Markets: Sensex, Nifty choppy in early trade;
Bharti Airtel zooms 10%. ICICI Bank down 0.7%
India’s economic growth likely to pick up soon, says Morgan Stanley’s Jonathan Garner.
Indian benchmark equity indices opened higher on Wednesday even as global shares slipped amid concerns about rising covid-19 infections in the US, Europe and uncertainty over next week’s US elections
After a quite depressed business and economic environment, India could be looking at a pickup in growth soon, believes Jonathan Garner, chief – Asia and Emerging Market equity strategist at Morgan Stanley. According to Garner, having some cyclicals in the portfolio would be advisable.
“We could be looking at a pickup in growth in India and therefore having some cyclicals in the portfolio would make some sense including industrial cyclicals and to some extent, consumer cyclicals and that’s different from what we are seeing in other emerging markets at the moment,” said Garner in an interview with CNBC-TV18.
Garner is slightly ‘overweight’ on India and thinks the market can outperform the other emerging markets.
Dow, S&P 500 end lower on disappointing earnings
Stocks on Wall Street closed little changed on Tuesday, with the Dow and S&P 500 slipping on disappointing earnings and little hope for a US coronavirus stimulus before Election Day, though the Nasdaq rose ahead of big technology company results.
The Dow Jones Industrial Average fell 222.19 points, or 0.8%, to 27,463.19 and the S&P 500 lost 10.29 points, or 0.30%, to 3,390.68. The Nasdaq Composite added 72.41 points, or 0.64%, to 11,431.35.
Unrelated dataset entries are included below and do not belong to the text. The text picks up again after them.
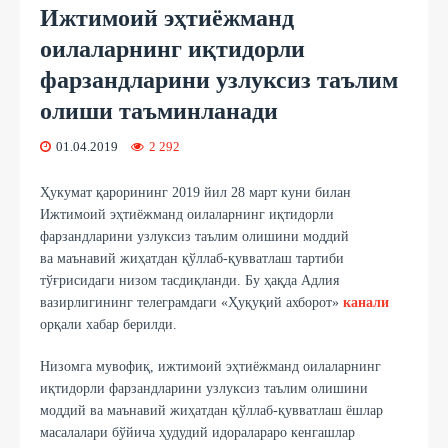
Ижтимоий эҳтиёжманд
оилаларнинг иқтидорли
фарзандларини узлуксиз таълим
олиши таъминланади
01.04.2019
2 292
Ҳукумат қарорининг 2019 йил 28 март куни билан
Ижтимоий эҳтиёжманд оилаларнинг иқтидорли
фарзандларини узлуксиз таълим олишини моддий
ва маънавий жиҳатдан қўллаб-қувватлаш тартиби
тўғрисидаги низом тасдиқланди. Бу ҳақда Адлия
вазирлигининг телеграмдаги «Ҳуқуқий ахборот»
канали
орқали хабар берилди.
Низомга мувофиқ, ижтимоий эҳтиёжманд оилаларнинг
иқтидорли фарзандларини узлуксиз таълим олишини
моддий ва маънавий жиҳатдан қўллаб-қувватлаш ёшлар
масалалари бўйича ҳудудий идоралараро кенгашлар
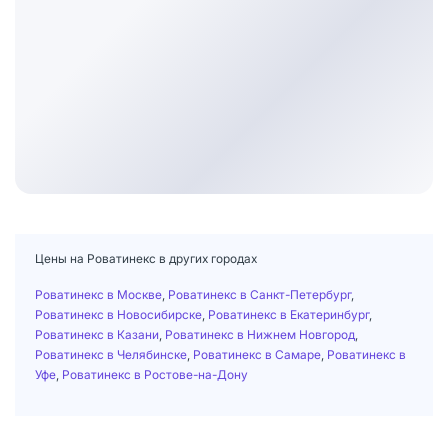
Цены на Роватинекс в других городах
Роватинекс в Москве
,
Роватинекс в Санкт-Петербург
,
Роватинекс в Новосибирске
,
Роватинекс в Екатеринбург
,
Роватинекс в Казани
,
Роватинекс в Нижнем Новгород
,
Роватинекс в Челябинске
,
Роватинекс в Самаре
,
Роватинекс в
Уфе
,
Роватинекс в Ростове-на-Дону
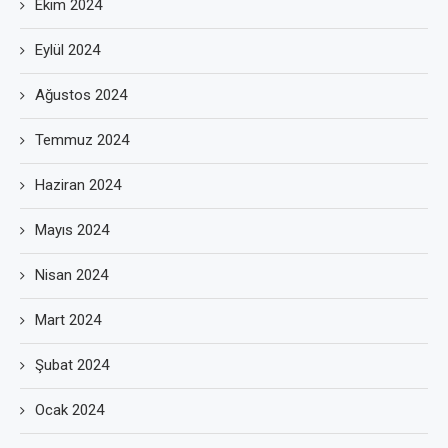
Ekim 2024
Eylül 2024
Ağustos 2024
Temmuz 2024
Haziran 2024
Mayıs 2024
Nisan 2024
Mart 2024
Şubat 2024
Ocak 2024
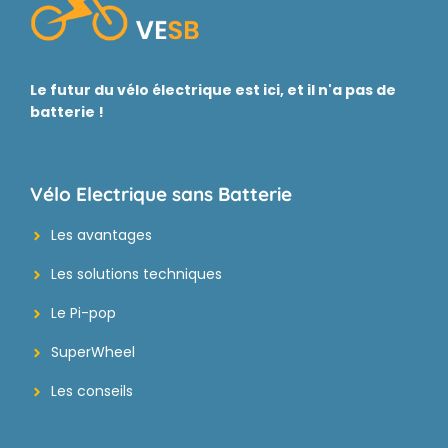
Le futur du vélo électrique est ici, et il n'a pas de
batterie !
Vélo Electrique sans Batterie
Les avantages
Les solutions techniques
Le Pi-pop
SuperWheel
Les conseils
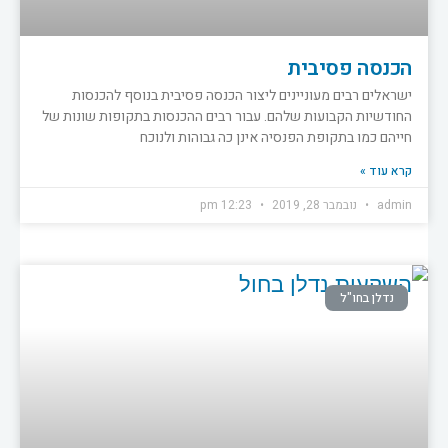
הכנסה פסיבית
ישראלים רבים מעוניינים ליצור הכנסה פסיבית בנוסף להכנסות
החודשיות הקבועות שלהם. עבור רבים ההכנסות בתקופות שונות של
חייהם כמו בתקופת הפנסיה אינן כה גבוהות ולנוכח
קרא עוד »
admin
נובמבר 28, 2019
12:23 pm
נדלן בחו"ל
Asian shares sag on coronavirus, US election worries
Global shares slipped on Wednesday as coronavirus infections grew at an alarming pace in the United States and Europe, while uncertainty over next week’s US elections added to a “risk off” tone.
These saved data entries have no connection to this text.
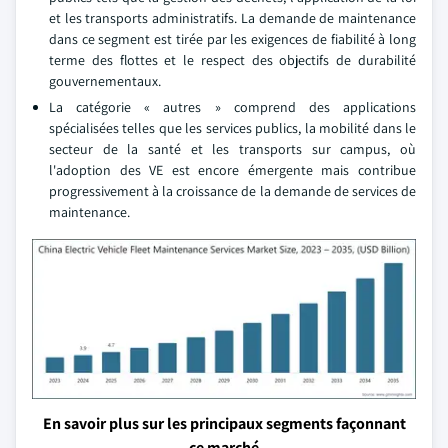
et les transports administratifs. La demande de maintenance
dans ce segment est tirée par les exigences de fiabilité à long
terme des flottes et le respect des objectifs de durabilité
gouvernementaux.
La catégorie « autres » comprend des applications
spécialisées telles que les services publics, la mobilité dans le
secteur de la santé et les transports sur campus, où
l'adoption des VE est encore émergente mais contribue
progressivement à la croissance de la demande de services de
maintenance.
En savoir plus sur les principaux segments façonnant
ce marché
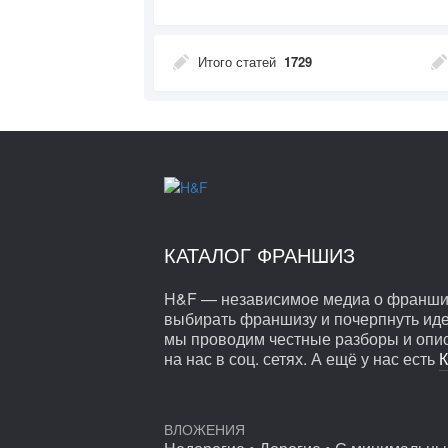
Итого статей
1729
КАТАЛОГ ФРАНШИЗ
H&F — независимое медиа о франшиза
выбирать франшизу и почерпнуть иде
мы проводим честные разборы и опи
на нас в соц. сетях. А ещё у нас есть
К
2172
Франшиза под социальный контракт — как
ВЛОЖЕНИЯ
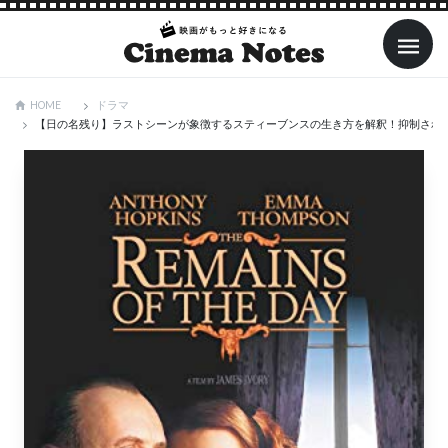
ドラマ
HOME
【日の名残り】ラストシーンが象徴するスティーブンスの生き方を解釈！抑制され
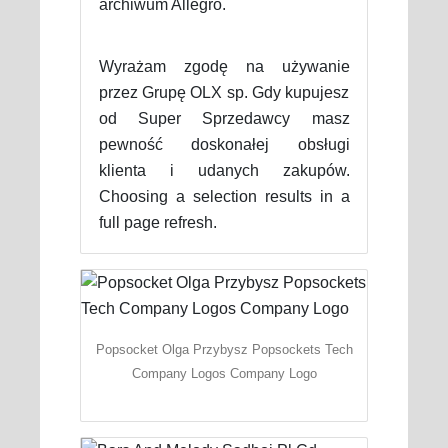
archiwum Allegro.
Wyrażam zgodę na używanie
przez Grupę OLX sp. Gdy kupujesz
od Super Sprzedawcy masz
pewność doskonałej obsługi
klienta i udanych zakupów.
Choosing a selection results in a
full page refresh.
Popsocket Olga Przybysz Popsockets Tech
Company Logos Company Logo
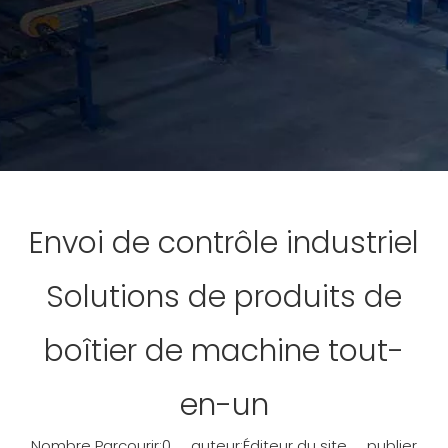
Envoi de contrôle industriel
Solutions de produits de
boîtier de machine tout-
en-un
Nombre Parcourir:
0
auteur:Éditeur du site publier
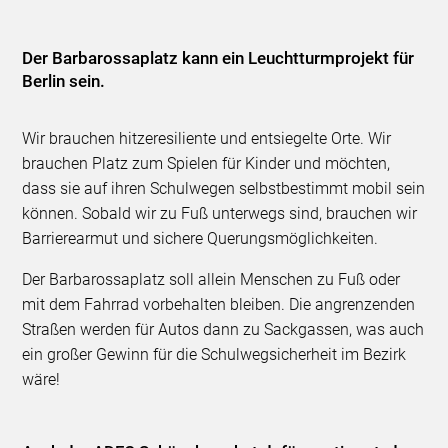
Der Barbarossaplatz kann ein Leuchtturmprojekt für
Berlin sein.
Wir brauchen hitzeresiliente und entsiegelte Orte. Wir
brauchen Platz zum Spielen für Kinder und möchten,
dass sie auf ihren Schulwegen selbstbestimmt mobil sein
können. Sobald wir zu Fuß unterwegs sind, brauchen wir
Barrierearmut und sichere Querungsmöglichkeiten.
Der Barbarossaplatz soll allein Menschen zu Fuß oder
mit dem Fahrrad vorbehalten bleiben. Die angrenzenden
Straßen werden für Autos dann zu Sackgassen, was auch
ein großer Gewinn für die Schulwegsicherheit im Bezirk
wäre!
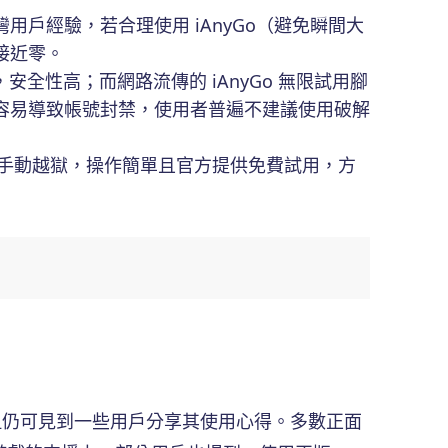
戶經驗，若合理使用 iAnyGo（避免瞬間大
接近零。
，安全性高；而網路流傳的 iAnyGo 無限試用腳
容易導致帳號封禁，使用者普遍不建議使用破解
A 或手動越獄，操作簡單且官方提供免費試用，方
對較少，但仍可見到一些用戶分享其使用心得。多數正面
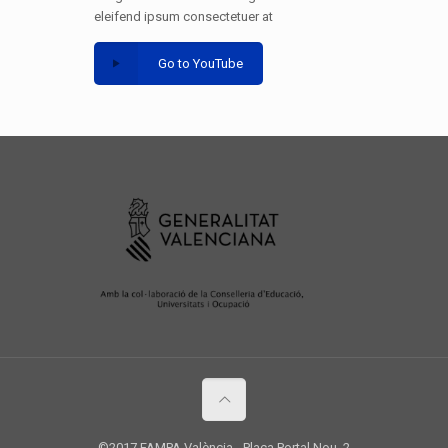
eleifend ipsum consectetuer at
Go to YouTube
©2017 FAMPA València - Plaça Portal Nou, 2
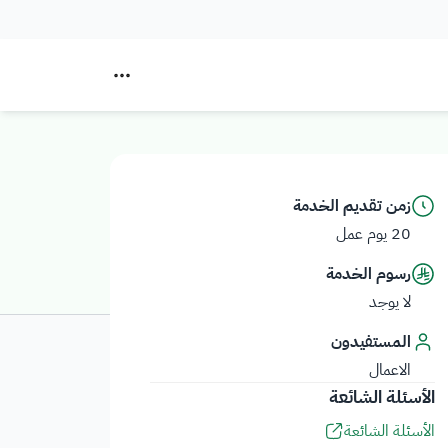
زمن تقديم الخدمة
20 يوم عمل
رسوم الخدمة
لا يوجد
المستفيدون
الاعمال
الأسئلة الشائعة
الأسئلة الشائعة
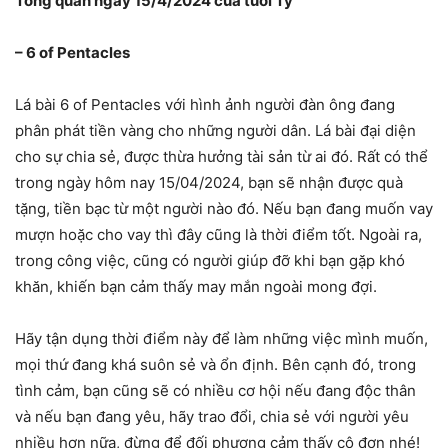
Tổng quan ngày 15/4/2024 của tuổi Tý
– 6 of Pentacles
Lá bài 6 of Pentacles với hình ảnh người đàn ông đang
phân phát tiền vàng cho những người dân. Lá bài đại diện
cho sự chia sẻ, được thừa hưởng tài sản từ ai đó. Rất có thể
trong ngày hôm nay 15/04/2024, bạn sẽ nhận được quà
tặng, tiền bạc từ một người nào đó. Nếu bạn đang muốn vay
mượn hoặc cho vay thì đây cũng là thời điểm tốt. Ngoài ra,
trong công việc, cũng có người giúp đỡ khi bạn gặp khó
khăn, khiến bạn cảm thấy may mắn ngoài mong đợi.
Hãy tận dụng thời điểm này để làm những việc mình muốn,
mọi thứ đang khá suôn sẻ và ổn định. Bên cạnh đó, trong
tình cảm, bạn cũng sẽ có nhiều cơ hội nếu đang độc thân
và nếu bạn đang yêu, hãy trao đổi, chia sẻ với người yêu
nhiều hơn nữa, đừng để đối phương cảm thấy cô đơn nhé!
Singapore’s SGX Nifty was little changed. Japan’s Nikkei fell 0.3%.
China’s Shanghai Composite dropped 0.17%, while Hong Kong’s Hang Seng declined 0.3%. Australia’s ASX 200 was up 0.26%.South Korea’s KOSPI was down 0.13%.
Indian benchmark equity indices opened higher on Wednesday even as global shares slipped amid concerns about rising covid-19 infections in the US, Europe and uncertainty over next week’s US elections.
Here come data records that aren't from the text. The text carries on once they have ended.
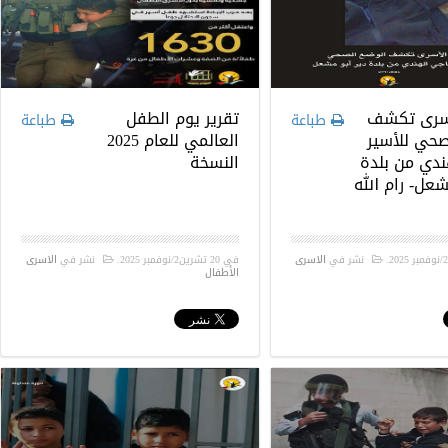
أسرى تكشف
تقرير يوم الطفل
طباعة
طباعة
صحي للأسير
العالمي للعام 2025
ندي من بلدة
النسخة
شعل- رام الله
.
نشر في
الاسرى
في
20 تشرين2/نوفمبر 2025
.
نشر في
الاسرى
الأطفال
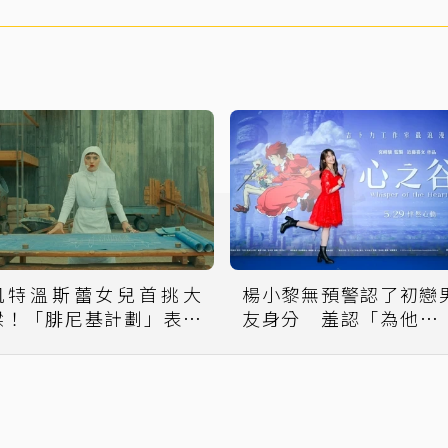
凱特溫斯蕾女兒首挑大
楊小黎無預警認了初戀
樑！「腓尼基計劃」表現
友身分 羞認「為他掉
大將之風
淚」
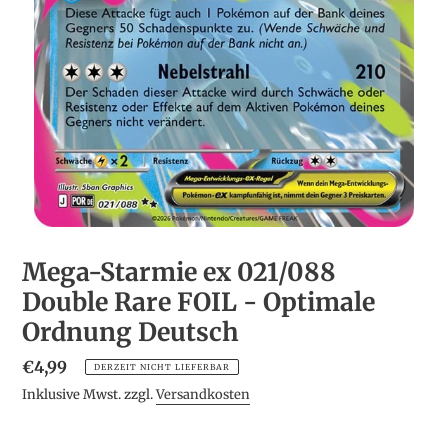
Mega-Starmie ex 021/088
Double Rare FOIL - Optimale
Ordnung Deutsch
Normaler
€4,99
DERZEIT NICHT LIEFERBAR
Preis
Inklusive Mwst. zzgl.
Versandkosten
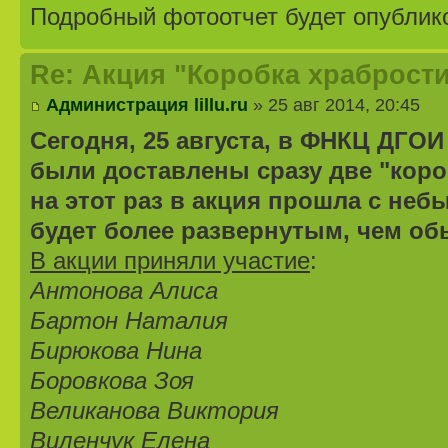
Подробный фотоотчет будет опублико
Re: Акция "Коробка храбрости
Администрация lillu.ru
» 25 авг 2014, 20:45
Сегодня, 25 августа, в ФНКЦ ДГОИ
были доставлены сразу две "короб
на этот раз в акция прошла с не
будет более развернутым, чем об
В акции приняли участие
:
Антонова Алиса
Бартон Наталия
Бирюкова Нина
Боровкова Зоя
Великанова Виктория
Виленчук Елена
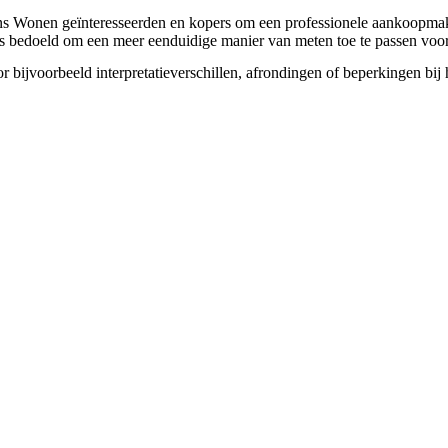
ns Wonen geïnteresseerden en kopers om een professionele aankoopmake
s bedoeld om een meer eenduidige manier van meten toe te passen voor
oor bijvoorbeeld interpretatieverschillen, afrondingen of beperkingen bi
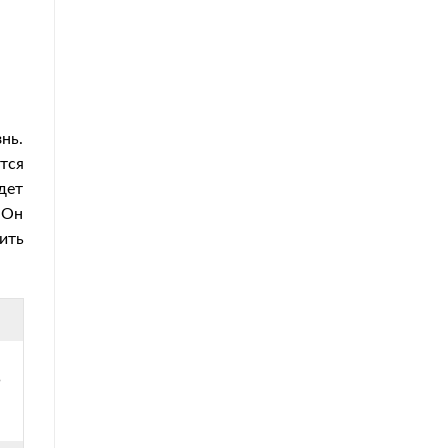
нь.
тся
дет
 Он
ить
в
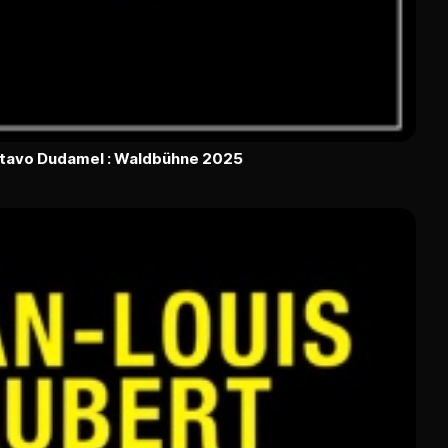
ustavo Dudamel : Waldbühne 2025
Sensex opened at 40,664.35 up 142.25 points or 0.35%, while Nifty advanced 33.20 points or 0.28% to open at 11,922.60.
Bharti Airtel, rising over 9%, was the top Sensex gainer followed by Infosys, TCS, Bajaj Finserv and HCL Tech. Kotak Bank, Power Grid, Nestle and HDFC among others opened in the red.
“The Index is still stuck in a range between 11650 and 12050. While choppy markets can test a trader’s patience, one must exercise caution and avoid trading in rangebound markets. If we can get past 12050, the Nifty can achieve 12200-12300. If it breaks 11650, we could drop to 11400-11450.
Stocks to Watch
ICICI Bank, Bharti Airtel, Hero MotoCorp, Tata Motors and Vedanta are among the top ten stocks that may be in news in today’s trade.
ICICI Bank down 0.7%
ICICI Bank on Tuesday said the US Securities and Exchange Commission (SEC) does not intend to take any enforcement action against the lender related to its investigation into the bank’s loan impairment provisions under US generally accepted accounting principles (GAAP).
“The bank has, via its legal counsel, received a communication from the US SEC that they have concluded their investigation into the bank’s loan impairment provisions under US GAAP, and that the SEC does not intend to take any enforcement action against the bank,” it said in a regulatory filing.
Brokerages on Bharti Airtel: Bharti Airtel zooms 8%
Overall, Company reported better numbers than street expectations.
Mobile ARPU improved significantly by 26.5% YoY to ₹162 due to tariff hikes and increase in data usage. We are bullish on the Bharti Airtel considering that industry dynamics are looking favorable, it is expected to gain revenue market share and stock has corrected ~30% from its high which provides valuation comfort.
Bharti Airtel zooms 8%
The country’s second largest telecom operator reported its highest-ever quarterly consolidated revenue on the back of a rise in data usage and higher realisations, helping it narrow losses in the July-September period. Consolidated revenue rose 22 % to ₹25,785 crore in the September quarter while net loss narrowed to ₹763 crore.
Airtel’s losses were significantly lower than the year-ago period when it stood at ₹23,045 crore after the company had made provisions of ₹28,450 crore in the immediate aftermath of the Supreme Court ruling on statutory dues.